Large-scale morphogenetic movements and specification of embryonic territories are the hallmarks of gastrulation in avian embryos. Previous work from our lab has shown that mechanics regulates both of these processes. First, active fluidization mediated by cell division has been shown to be a key controller of morphogenetic flows within the epiblast during gastrulation. Second, the redirection of tissue motion by various mechanical perturbations in live embryos reroutes cell fate specification to eventually redefine embryonic territories. To investigate how tissue mechanics coordinate morphogenetic flows and embryonic territories' specification, we developed a piezo-actuated micromanipulator that can interact with developing embryos. Using such a device, we are able to measure the mechanical properties of live embryonic tissues but also to impose controlled and localized deformation. We are now testing the effect of mechanical perturbations on critical gene expression.
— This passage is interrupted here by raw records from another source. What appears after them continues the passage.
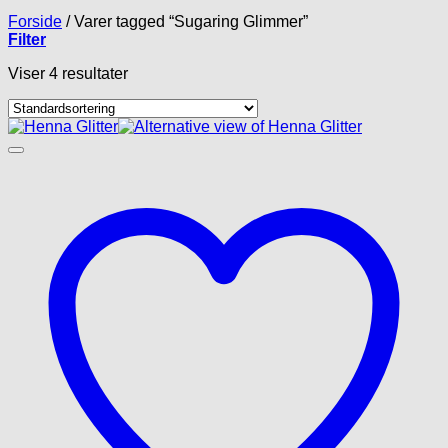
Forside
/
Varer tagged “Sugaring Glimmer”
Filter
Viser 4 resultater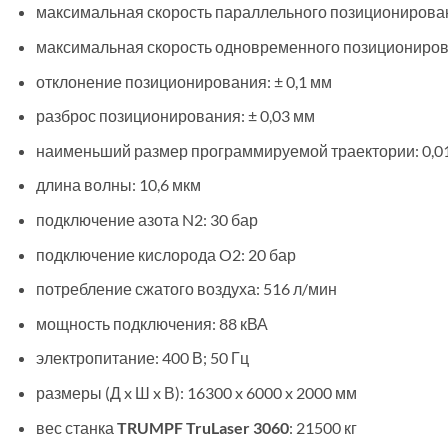
максимальная скорость параллельного позиционировани
максимальная скорость одновременного позиционирован
отклонение позиционирования: ± 0,1 мм
разброс позиционирования: ± 0,03 мм
наименьший размер программируемой траектории: 0,0
длина волны: 10,6 мкм
подключение азота N2: 30 бар
подключение кислорода O2: 20 бар
потребление сжатого воздуха: 516 л/мин
мощность подключения: 88 кВА
электропитание: 400 В; 50 Гц
размеры (Д x Ш x В): 16300 x 6000 x 2000 мм
вес станка
TRUMPF TruLaser 3060
: 21500 кг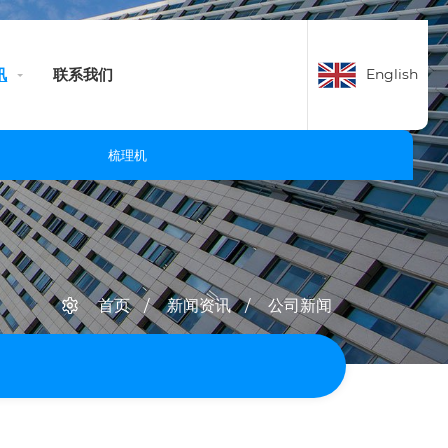
English
讯
联系我们
梳理机
首页
新闻资讯
公司新闻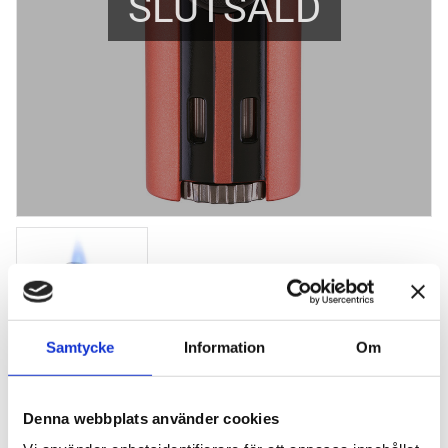
SLUTSÅLD
Samtycke
Information
Om
Xikar HP4 Orange
Denna webbplats använder cookies
Torch flame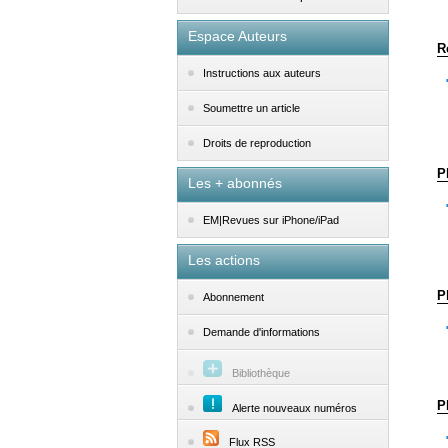
Espace Auteurs
R
Instructions aux auteurs
Soumettre un article
Droits de reproduction
P
Les + abonnés
EM|Revues sur iPhone/iPad
Les actions
P
Abonnement
Demande d'informations
Bibliothèque
P
Alerte nouveaux numéros
Flux RSS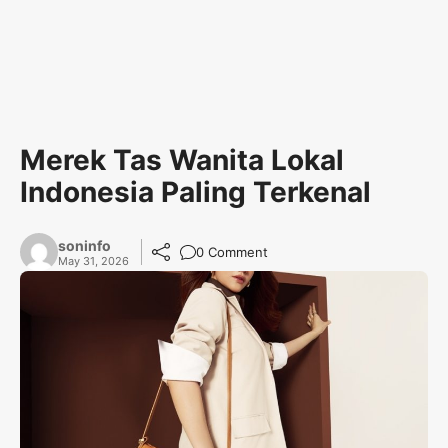
Merek Tas Wanita Lokal
Indonesia Paling Terkenal
soninfo
0 Comment
May 31, 2026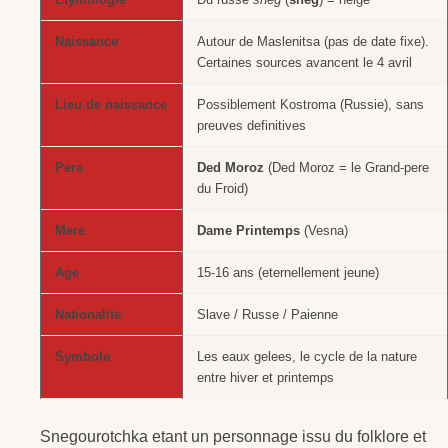
Naissance
Autour de Maslenitsa (pas de date fixe).
Certaines sources avancent le 4 avril
Lieu de naissance
Possiblement Kostroma (Russie), sans
preuves definitives
Pere
Ded Moroz
(Ded Moroz = le Grand-pere
du Froid)
Mere
Dame Printemps
(Vesna)
Age
15-16 ans (eternellement jeune)
Nationalite
Slave / Russe / Paienne
Symbole
Les eaux gelees, le cycle de la nature
entre hiver et printemps
Snegourotchka etant un personnage issu du folklore et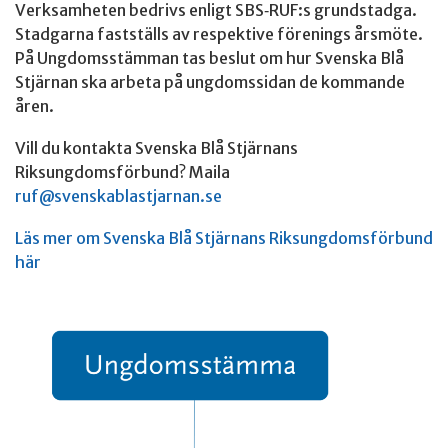
Verksamheten bedrivs enligt SBS‐RUF:s grundstadga.
Stadgarna fastställs av respektive förenings årsmöte.
På Ungdomsstämman tas beslut om hur Svenska Blå
Stjärnan ska arbeta på ungdomssidan de kommande
åren.
Vill du kontakta Svenska Blå Stjärnans
Riksungdomsförbund? Maila
ruf@svenskablastjarnan.se
Läs mer om Svenska Blå Stjärnans Riksungdomsförbund
här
Boundary-driven epithelial ordering: from the mouse embryo to topological defects

In physical problems boundaries are typically considered to be simple, static and externally fixed. Biological systems however not only interact with their surroundings, but also alter them in ways that feed back on their own dynamics. We address this complex interaction in the context of epithelial development. Motivated by observations of an interplay between apico-basal polarity and boundary geometry in mouse epiblast morphogenesis, we develop a theory for epithelial ordering based on the Landau-de Gennes approach to surface-induced order in liquid crystals. We introduce a vector order parameter to represent the polarity, and model its interaction with the boundaries by a weak anchoring energy. We calculate the alignment fields arising from different boundary curvatures, and compare our predictions with imaging data of the morphogenetic process. Our work highlights the role of extra-embryonic tissue in embryogenesis, while identifying interesting physical phenomena such as boundary-dependent transitions in the structure of topological defects.